A) A glycosylated hemoglobin (A1c) should be performed during an initial assessment and during follow-up assessments, which should occur at no longer than 3-month intervals
B) A glycosylated hemoglobin is to be obtained at least twice a year
C) A fasting glucose and a glycosylated hemoglobin is to be obtained at 3 months intervals after the initial assessment
D) A glucose tolerance test, a fasting glucose and a glycosylated hemoglobin should be obtained at 6-month intervals after the initial assessment
The correct answer is A: A glycosylated hemoglobin (A1c) should be performed during an initial assessment and during follow-up assessments, which should occur at no longer than 3-month intervals
The American Diabetes Association (ADA) recommends obtaining a glycosylated hemoglobin during an initial assessment and then routinely as part of continuing care. In the absence of well-controlled studies that suggest a definite testing protocol, expert opinion recommends glycosylated hemoglobin be obtained at least twice a year in patients who are meeting treatment goals and who have stable glycemic control and more frequently (quarterly assessment) in patients whose therapy was changed or who are not meeting glycemic goals. The goals for persons with diabetes define the target A1c level as less than or equal to 6.5% or less than 7.0%. American Association of Clinical Endocrinologists/American College of Endocrinology (AACE/ACE) recommends that a glycosylated hemoglobin be performed during an initial assessment and during follow-up assessments, which should occur at no longer than three-month intervals. Most would agree, however, that an A1c level greater than 9.0% is poor control for all patient types.

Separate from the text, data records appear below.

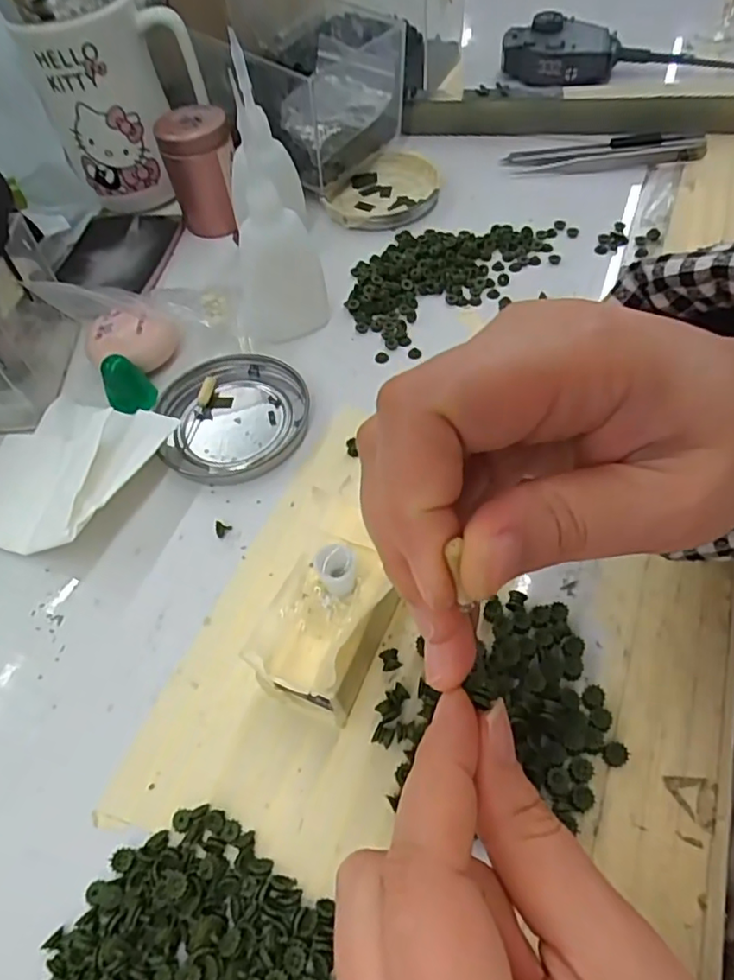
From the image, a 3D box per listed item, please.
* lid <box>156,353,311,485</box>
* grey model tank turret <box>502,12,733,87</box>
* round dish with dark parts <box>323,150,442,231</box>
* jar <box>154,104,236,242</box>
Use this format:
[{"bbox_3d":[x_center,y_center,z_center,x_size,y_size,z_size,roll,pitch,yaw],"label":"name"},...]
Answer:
[{"bbox_3d":[-0.067,-0.039,0.312,0.074,0.008,0.074,-2,55,3],"label":"lid"},{"bbox_3d":[0.202,-0.342,0.474,0.184,0.032,0.053,-2,54,5],"label":"grey model tank turret"},{"bbox_3d":[0.011,-0.203,0.418,0.074,0.014,0.075,3,56,7],"label":"round dish with dark parts"},{"bbox_3d":[-0.104,-0.200,0.391,0.042,0.071,0.039,-2,55,3],"label":"jar"}]

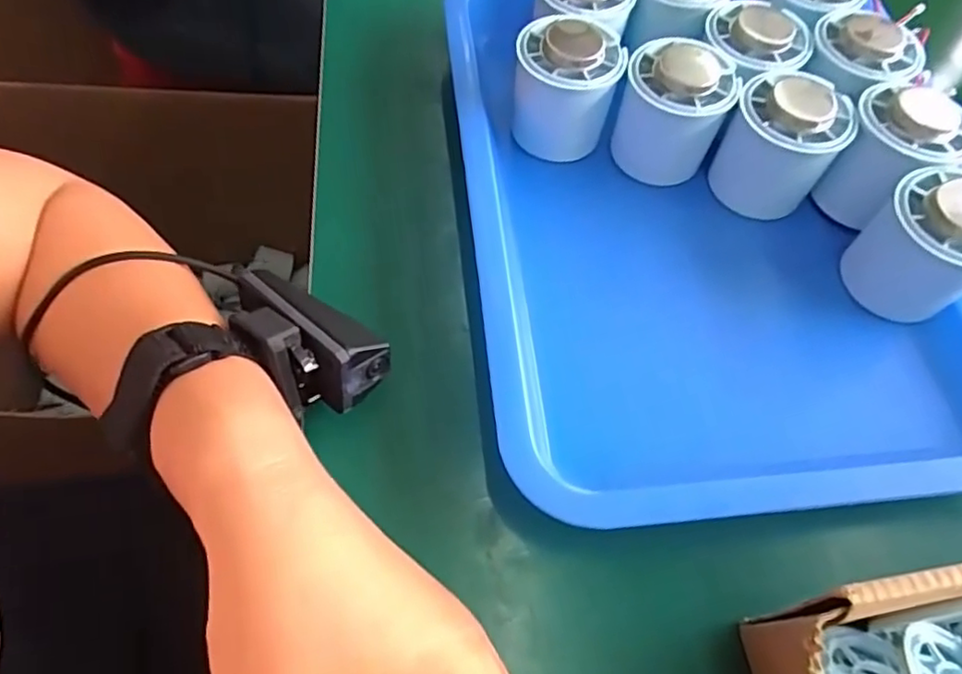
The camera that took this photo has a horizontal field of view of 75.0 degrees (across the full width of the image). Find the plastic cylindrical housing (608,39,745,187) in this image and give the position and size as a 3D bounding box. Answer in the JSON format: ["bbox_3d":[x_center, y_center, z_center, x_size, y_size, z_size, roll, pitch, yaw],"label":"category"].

Smeltzer, S.C. and Bare, B.G. (2004). Medical surgical nursing. (10th edition). Philadelphia, PA. Lippincott Williams & Wilkins.
Swearingen, P. (2004). All-in-One Care Planning Resource: Medical-surgical, Pediatric, Maternity, and Psychiatric Nursing Care Plans. St. Louis: Mosby.
39. A client has been admitted for meningitis. In reviewing the laboratory analysis of cerebrospinal fluid (CSF), the nurse would expect to note
A) high protein
B) clear color
C) elevated sed rate
D) increased glucose
The correct answer is A: high protein
A positive CSF for meningitis would include presence of protein, a positive blood culture, decreased glucose, cloudy color with an increased opening pressure, and an elevated white blood cell count.
Hockenberry, M.J., Wilson, D., Winklestein, M.L., & Kline, N.E. (2003). Wong’s Nursing Care of Infants and Children, (7th ed). St. Louis: Mosby.
Lewis, S.M., Heitkemper, M.M., & Dirksen, S. R. (2004). Medical-Surgical Nursing: Assessment & management of clinical problems. St. Louis: Mosby.
40. The nurse is teaching a client with cardiac disease about the anatomy and physiology of the heart. Which is the correct pathway of blood flow through the heart?
A) Right ventricle, left ventricle, right atrium, left atrium
B) Left ventricle, right ventricle, left atrium, right atrium
C) Right atrium, right ventricle, left atrium, left ventricle
D) Right atrium, left atrium, right ventricle, left ventricle
The correct answer is C: Right atrium, right ventricle, left atrium, left ventricle
This is the pathway of blood flow through the heart.
Smeltzer, S.C. and Bare, B.G. (2004). Medical surgical nursing. (10th edition). Philadelphia, PA. Lippincott Williams & Wilkins.
Weber, J., and Kelley, J. (2003). Health Assessment in Nursing. (2nd edition). Philadelphia, PA: Lippincott Williams & Wilkins.